Shah Mohammed Farid-ud-Din Baghdadi (died 1733 AD), also known by the honorary title Shah Sahib, sometimes spelled as Fareed-ud-Din, was a seventeenth century Iraqi Sufi saint. He is believed to have propagated Islam in the Chenab Valley of Jammu and Kashmir. He left for Hejaz and offered the Hajj at Mecca, and subsequently travelled through Egypt and Sindh. Prior to his propagation of Islam in the valley, he travelled through Agra and then reached Kishtwar where he spread Islam around 1075 Hijri, corresponding to 1664 AD. He was 75 at that time.

== Biography ==
His family relation go back Sayid Burhandin Baghdadi Kubrawi. He was a disciple of Mir Sayid Ali Hamadani. His father was named Syed Mustafa. Mustafa had three sons, Shah Asrar-ud-Din, Shah Akhyar-ud-Din and Shah Anwar-ud-Din.
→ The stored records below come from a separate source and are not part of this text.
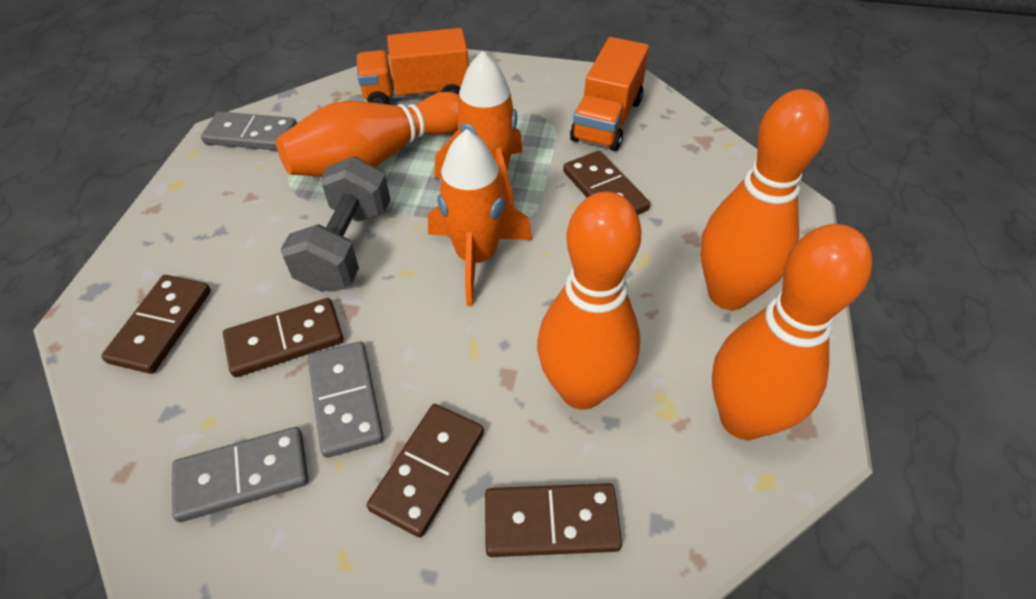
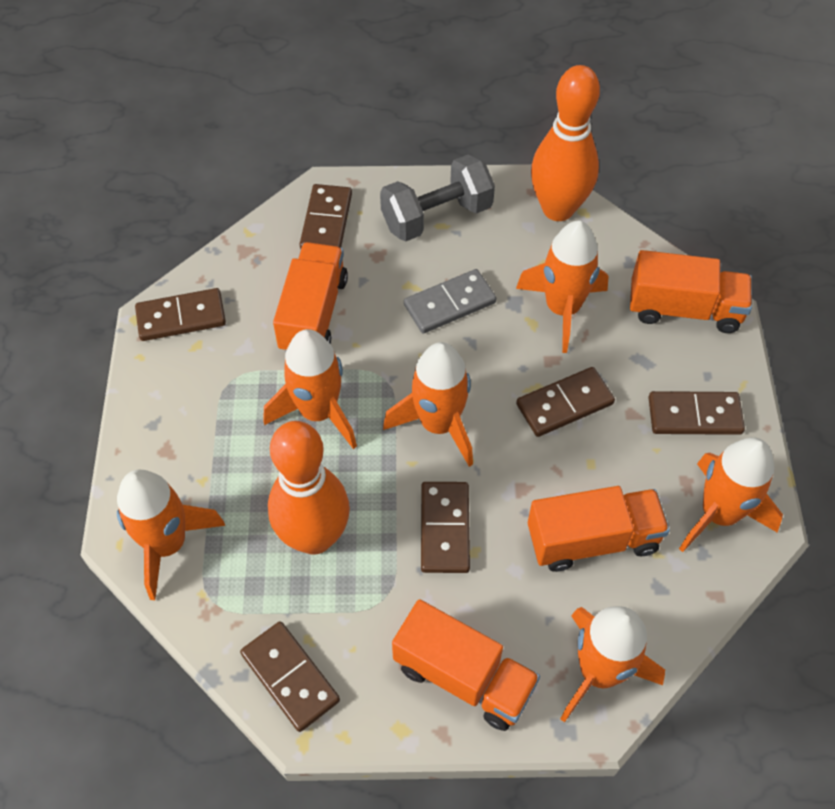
brown domino: 5 -> 6
grey domino: 3 -> 1
orange bowling pin: 4 -> 2
orange rocket: 2 -> 6
orange truck: 2 -> 4

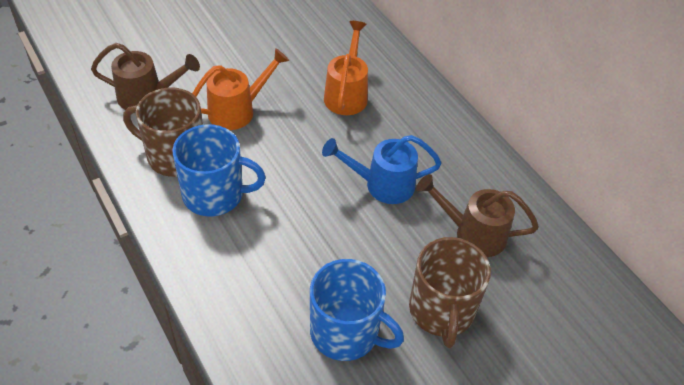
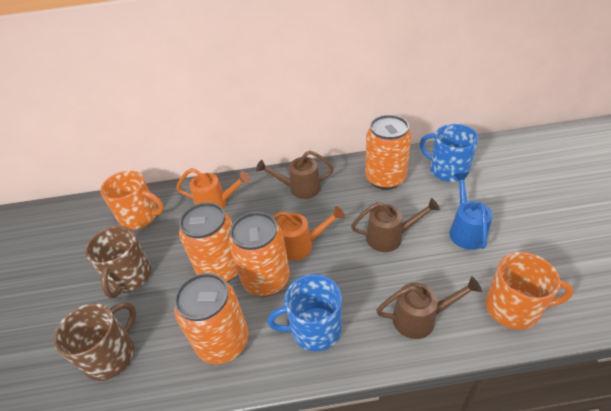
brown watering can: 2 -> 3
orange can: 0 -> 4
orange mug: 0 -> 2

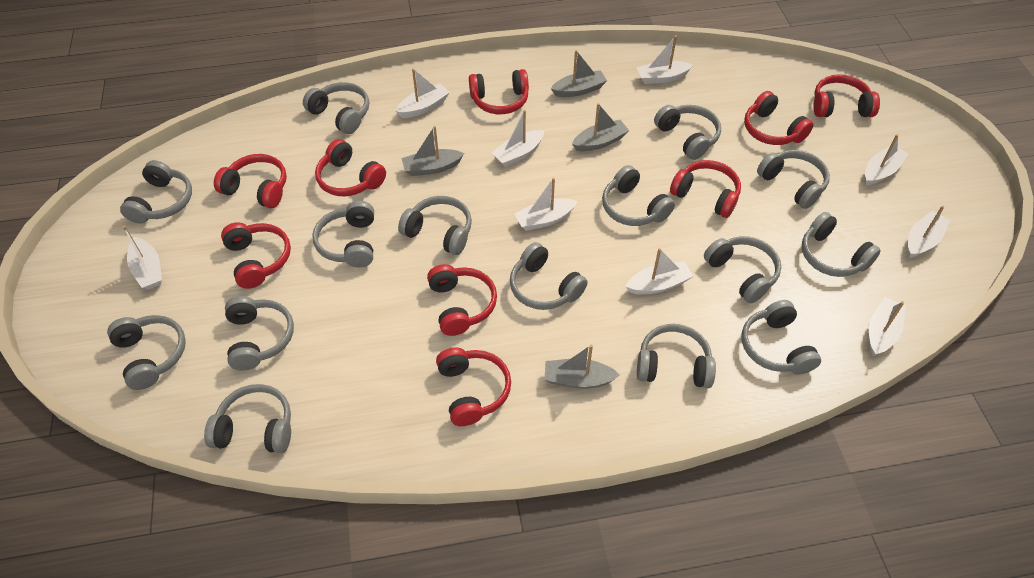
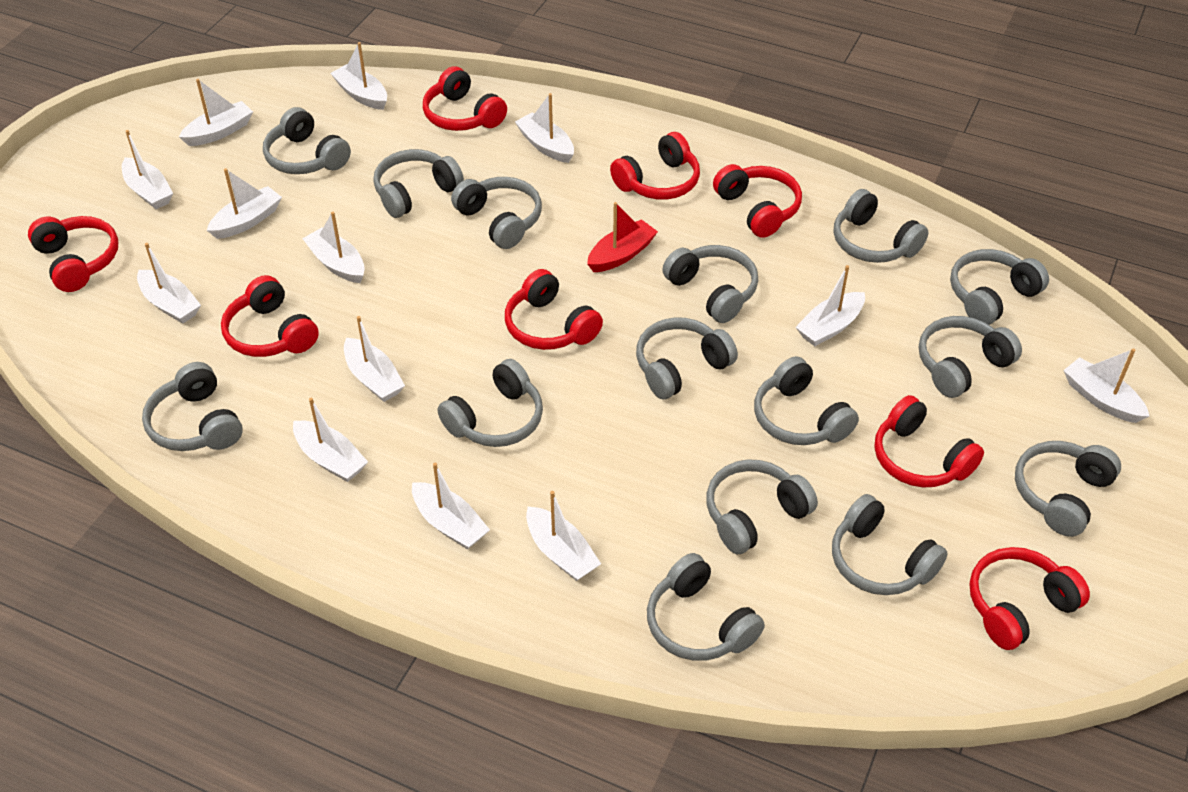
grey boat: 4 -> 0
red boat: 0 -> 1
red headphones: 9 -> 8
white boat: 9 -> 13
Farid-ud-Din travelled across multiple regions of the valley, particularly Kishtwar. He reached there along with his followers and two sons, and introduced Sufism, a branch of Islam. It is believed that Islam was already spread in the past by other Sufi saints and preachers, including Mir Sayyid Ali Hamadani, Nund Rishi and Zain-ul-Abedeen Rishi.

Before his arrival in the valley along with Dervish Muhammad, Yar Muhammad, Syed Baha Uddin Sa’ani and Shah Abdal, he visited Agra near Shah Jehan’s reign at the age of seventy-five.

After Islam was spread to the area, the ruler of Kishtwar, Raja Kirat Singh, is believed to have accepted Islam under the influence of Farid-ud-Din and thus the ruler became known by his Muslim name, Raja Tegh Muhammad Singh (whose famous poetry is inscribed in the shrine).

== Death and legacy ==
Farid-ud-Din died in 1733 AD in the Kishtwar area where a dargah was constructed by the local people or by state government. His Urs (death anniversary) is celebrated annually by Kashmiri people between 19 and 20 June. Nearly 50,000 devotees attend the Ziyarat complex (shrine of the saint) in the region. The shrine authorities display the saint's sword, clothes and stick he used throughout his life. He is buried next to his son in a tomb which stands in the center of town.